Author + information
Acute myocardial infarction (AMI) is one of the most serious diseases that threaten human's health. It indicates that there are 114 million diabetics and 148.2 million prediabetics in China. China has become a diabetes capital all over the world. About 65 percent of people with diabetes die from heart disease. Strong evidence exists that diabetics suffer from increased incidence and severity of myocardial infarction (MI) and are much more likely to suffer from heart failure following MI. It is still controversial about the sensitivity of myocardium for the MI injury in diabetic. It is not verified that diabetic duration maybe a factor in the sensitivity of myocardium for the MI injury in diabetic. The aim of this study was to investigate the effects of diabetic duration on left ventricular dysfunction and heart failure after AMI and its mechenism.

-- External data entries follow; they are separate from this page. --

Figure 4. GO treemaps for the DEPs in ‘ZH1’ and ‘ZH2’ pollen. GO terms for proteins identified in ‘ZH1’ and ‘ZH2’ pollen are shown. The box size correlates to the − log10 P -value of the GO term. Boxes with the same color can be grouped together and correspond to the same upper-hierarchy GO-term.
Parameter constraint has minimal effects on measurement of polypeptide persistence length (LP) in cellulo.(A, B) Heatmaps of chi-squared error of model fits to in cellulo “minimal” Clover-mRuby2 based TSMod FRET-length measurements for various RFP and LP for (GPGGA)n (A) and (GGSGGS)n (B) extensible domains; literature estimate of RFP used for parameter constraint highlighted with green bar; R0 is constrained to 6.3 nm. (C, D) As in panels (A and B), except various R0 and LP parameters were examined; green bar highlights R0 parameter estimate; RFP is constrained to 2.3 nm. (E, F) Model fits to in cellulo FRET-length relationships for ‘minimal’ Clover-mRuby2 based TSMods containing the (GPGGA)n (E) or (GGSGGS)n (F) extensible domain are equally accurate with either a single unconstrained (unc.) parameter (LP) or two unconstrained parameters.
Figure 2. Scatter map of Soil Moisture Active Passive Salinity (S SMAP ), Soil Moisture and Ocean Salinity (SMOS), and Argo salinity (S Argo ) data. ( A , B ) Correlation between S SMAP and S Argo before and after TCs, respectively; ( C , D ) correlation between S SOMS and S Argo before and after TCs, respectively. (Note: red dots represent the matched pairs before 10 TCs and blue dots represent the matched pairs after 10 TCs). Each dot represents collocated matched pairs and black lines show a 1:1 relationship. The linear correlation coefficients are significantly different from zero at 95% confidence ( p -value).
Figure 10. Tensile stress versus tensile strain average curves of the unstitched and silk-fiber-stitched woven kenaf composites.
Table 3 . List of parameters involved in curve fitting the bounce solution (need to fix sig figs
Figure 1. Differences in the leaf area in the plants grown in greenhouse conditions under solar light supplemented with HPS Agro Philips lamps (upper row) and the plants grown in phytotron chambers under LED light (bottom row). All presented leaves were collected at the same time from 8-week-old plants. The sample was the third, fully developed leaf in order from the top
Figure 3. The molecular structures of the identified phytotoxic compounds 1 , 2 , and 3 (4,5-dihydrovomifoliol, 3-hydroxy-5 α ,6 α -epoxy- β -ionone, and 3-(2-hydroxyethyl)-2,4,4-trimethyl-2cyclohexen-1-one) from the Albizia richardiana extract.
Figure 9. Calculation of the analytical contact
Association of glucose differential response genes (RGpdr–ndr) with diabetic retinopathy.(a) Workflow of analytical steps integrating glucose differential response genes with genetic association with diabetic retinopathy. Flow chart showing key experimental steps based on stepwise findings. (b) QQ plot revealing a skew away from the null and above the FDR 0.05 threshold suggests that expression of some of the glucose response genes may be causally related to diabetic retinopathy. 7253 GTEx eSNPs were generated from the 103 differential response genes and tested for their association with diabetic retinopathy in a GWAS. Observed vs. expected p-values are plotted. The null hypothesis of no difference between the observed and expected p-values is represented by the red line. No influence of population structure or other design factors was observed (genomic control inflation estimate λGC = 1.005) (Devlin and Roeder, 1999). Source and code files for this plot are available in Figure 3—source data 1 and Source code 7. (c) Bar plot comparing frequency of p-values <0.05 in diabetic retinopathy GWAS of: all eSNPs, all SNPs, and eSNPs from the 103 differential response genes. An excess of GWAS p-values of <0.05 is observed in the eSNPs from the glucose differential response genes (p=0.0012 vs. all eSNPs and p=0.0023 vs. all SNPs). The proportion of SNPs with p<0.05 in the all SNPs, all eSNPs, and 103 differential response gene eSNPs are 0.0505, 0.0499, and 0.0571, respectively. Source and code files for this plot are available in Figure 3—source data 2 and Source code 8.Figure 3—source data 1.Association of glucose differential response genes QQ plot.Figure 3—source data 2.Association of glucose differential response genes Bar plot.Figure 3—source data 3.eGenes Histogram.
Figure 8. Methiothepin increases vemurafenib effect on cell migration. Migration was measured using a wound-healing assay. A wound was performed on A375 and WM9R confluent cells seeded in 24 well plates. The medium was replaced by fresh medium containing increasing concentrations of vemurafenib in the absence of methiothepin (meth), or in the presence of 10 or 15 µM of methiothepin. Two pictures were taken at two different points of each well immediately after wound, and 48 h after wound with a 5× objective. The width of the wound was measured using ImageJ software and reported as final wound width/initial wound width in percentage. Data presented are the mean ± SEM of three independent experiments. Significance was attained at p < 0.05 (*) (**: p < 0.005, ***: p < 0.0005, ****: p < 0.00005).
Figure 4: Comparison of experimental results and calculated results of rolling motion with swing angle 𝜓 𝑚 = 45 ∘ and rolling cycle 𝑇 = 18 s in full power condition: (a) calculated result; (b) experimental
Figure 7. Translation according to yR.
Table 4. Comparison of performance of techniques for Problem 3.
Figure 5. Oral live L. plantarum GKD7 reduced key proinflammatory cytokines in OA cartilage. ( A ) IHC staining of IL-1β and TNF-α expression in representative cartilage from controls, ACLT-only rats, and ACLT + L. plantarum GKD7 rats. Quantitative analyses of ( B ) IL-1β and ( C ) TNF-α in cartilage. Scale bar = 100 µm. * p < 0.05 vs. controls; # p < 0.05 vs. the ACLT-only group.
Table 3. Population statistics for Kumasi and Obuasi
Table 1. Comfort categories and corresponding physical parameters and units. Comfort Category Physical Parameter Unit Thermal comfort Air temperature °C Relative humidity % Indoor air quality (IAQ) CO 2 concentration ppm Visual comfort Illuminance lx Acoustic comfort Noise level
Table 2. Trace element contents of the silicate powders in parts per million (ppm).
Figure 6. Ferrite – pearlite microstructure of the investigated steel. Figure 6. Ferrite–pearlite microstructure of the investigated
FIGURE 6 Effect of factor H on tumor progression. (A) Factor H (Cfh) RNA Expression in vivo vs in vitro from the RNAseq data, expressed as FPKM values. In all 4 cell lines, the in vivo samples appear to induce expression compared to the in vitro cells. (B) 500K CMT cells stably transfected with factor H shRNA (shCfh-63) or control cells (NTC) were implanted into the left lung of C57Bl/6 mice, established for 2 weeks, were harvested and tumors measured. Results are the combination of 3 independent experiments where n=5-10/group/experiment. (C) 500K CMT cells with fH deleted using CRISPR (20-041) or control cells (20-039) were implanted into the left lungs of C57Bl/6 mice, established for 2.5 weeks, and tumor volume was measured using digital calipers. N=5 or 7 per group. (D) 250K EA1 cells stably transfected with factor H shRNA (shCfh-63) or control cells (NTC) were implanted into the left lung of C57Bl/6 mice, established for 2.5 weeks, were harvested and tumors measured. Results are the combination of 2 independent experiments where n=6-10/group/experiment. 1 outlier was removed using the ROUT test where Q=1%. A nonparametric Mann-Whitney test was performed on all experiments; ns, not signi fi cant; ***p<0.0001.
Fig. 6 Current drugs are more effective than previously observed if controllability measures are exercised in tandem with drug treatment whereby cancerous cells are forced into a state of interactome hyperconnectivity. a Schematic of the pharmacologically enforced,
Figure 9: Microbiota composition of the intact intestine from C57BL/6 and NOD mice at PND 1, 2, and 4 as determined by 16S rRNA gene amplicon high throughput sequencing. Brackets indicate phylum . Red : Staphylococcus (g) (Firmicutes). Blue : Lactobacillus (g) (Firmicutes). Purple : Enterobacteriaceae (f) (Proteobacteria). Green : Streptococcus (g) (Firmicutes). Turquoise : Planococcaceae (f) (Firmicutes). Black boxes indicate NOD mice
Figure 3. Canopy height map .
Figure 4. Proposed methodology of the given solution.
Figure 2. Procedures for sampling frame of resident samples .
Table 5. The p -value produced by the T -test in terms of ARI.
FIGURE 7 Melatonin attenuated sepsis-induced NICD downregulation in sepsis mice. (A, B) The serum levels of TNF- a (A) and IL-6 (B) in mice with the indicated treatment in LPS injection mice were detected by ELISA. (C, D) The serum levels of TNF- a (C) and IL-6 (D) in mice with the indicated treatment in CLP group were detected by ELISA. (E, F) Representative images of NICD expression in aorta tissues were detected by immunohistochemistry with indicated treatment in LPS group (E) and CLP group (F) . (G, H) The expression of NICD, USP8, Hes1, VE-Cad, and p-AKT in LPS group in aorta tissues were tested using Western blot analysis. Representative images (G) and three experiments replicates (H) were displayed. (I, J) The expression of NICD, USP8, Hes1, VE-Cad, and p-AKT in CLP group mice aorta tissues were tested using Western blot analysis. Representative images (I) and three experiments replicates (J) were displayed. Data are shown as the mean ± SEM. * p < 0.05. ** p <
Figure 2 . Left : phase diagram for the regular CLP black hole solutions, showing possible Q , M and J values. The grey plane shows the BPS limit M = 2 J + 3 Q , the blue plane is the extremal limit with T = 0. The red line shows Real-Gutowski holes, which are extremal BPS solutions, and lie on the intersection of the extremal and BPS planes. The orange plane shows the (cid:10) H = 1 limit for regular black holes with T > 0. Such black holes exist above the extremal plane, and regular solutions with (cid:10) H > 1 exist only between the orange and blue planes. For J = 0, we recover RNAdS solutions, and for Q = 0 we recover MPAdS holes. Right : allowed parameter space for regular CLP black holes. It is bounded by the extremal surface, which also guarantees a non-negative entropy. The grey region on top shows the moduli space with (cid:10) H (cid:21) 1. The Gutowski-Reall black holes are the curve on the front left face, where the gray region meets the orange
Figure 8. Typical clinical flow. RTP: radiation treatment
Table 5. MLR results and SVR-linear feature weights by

The non-diabetic (group1, n=20) and age-matched non-diabetic (group2, n=50) mice were subjected to myocardial infarction at 1 day (n=10), 7 days (n=10), 14 days (n=10), 30 days (n=10) after the establishment of diabetes, respectively. Mouse were rendered diabetic by 5 days of daily intraperitoneal injection with 40mg/kg STZ (Sigma) in 0. 05 M sodium citrate, pH 4.5. Blood glucose was measured 2 days after the final injection, and diabetic condition was confirmed by markedly elevated fasting -blood glucose levels (>11.1umol/L). Mouse underwent myocardial infarction by ligating the left anterior descending coronary artery with injection of saline. Sham-operated mouse underwent the same surgical procedures except that the suture placed under the left anterior descending coronary artery was not ligated. Myocardial tissue sections were traced and stained with immunofluorescence to find cells which glowing red fluorescent and alpha sarcomeric actin positive under fluorescence microscope. Cardiac functionwas monitored using echocardiography after 4 weeks in half mouse of every subgroup.
The fasting-blood glucose level was elevated with diabetic duration increasing. Compare with the control group 1, there were lower left ventricular ejection fraction (p＜0.001), longer fraction (p＜0.001) and larger left ventricular end-diastolic volume (p＜0.001) in the experimental group 2. In addition, there were lowest left ventricular ejection fraction, longest fraction and largest left ventricular end-diastolic volume in the 30-day diabetic mouse sub-group of group 2. Diabetic duration may decrease the sensitivity of myocardium for the MI injury in diabetic mice.
The MI injury is time-dependently increased in diabetic mice. The longer diabetes duration mice may have less sensitivity for MI injury.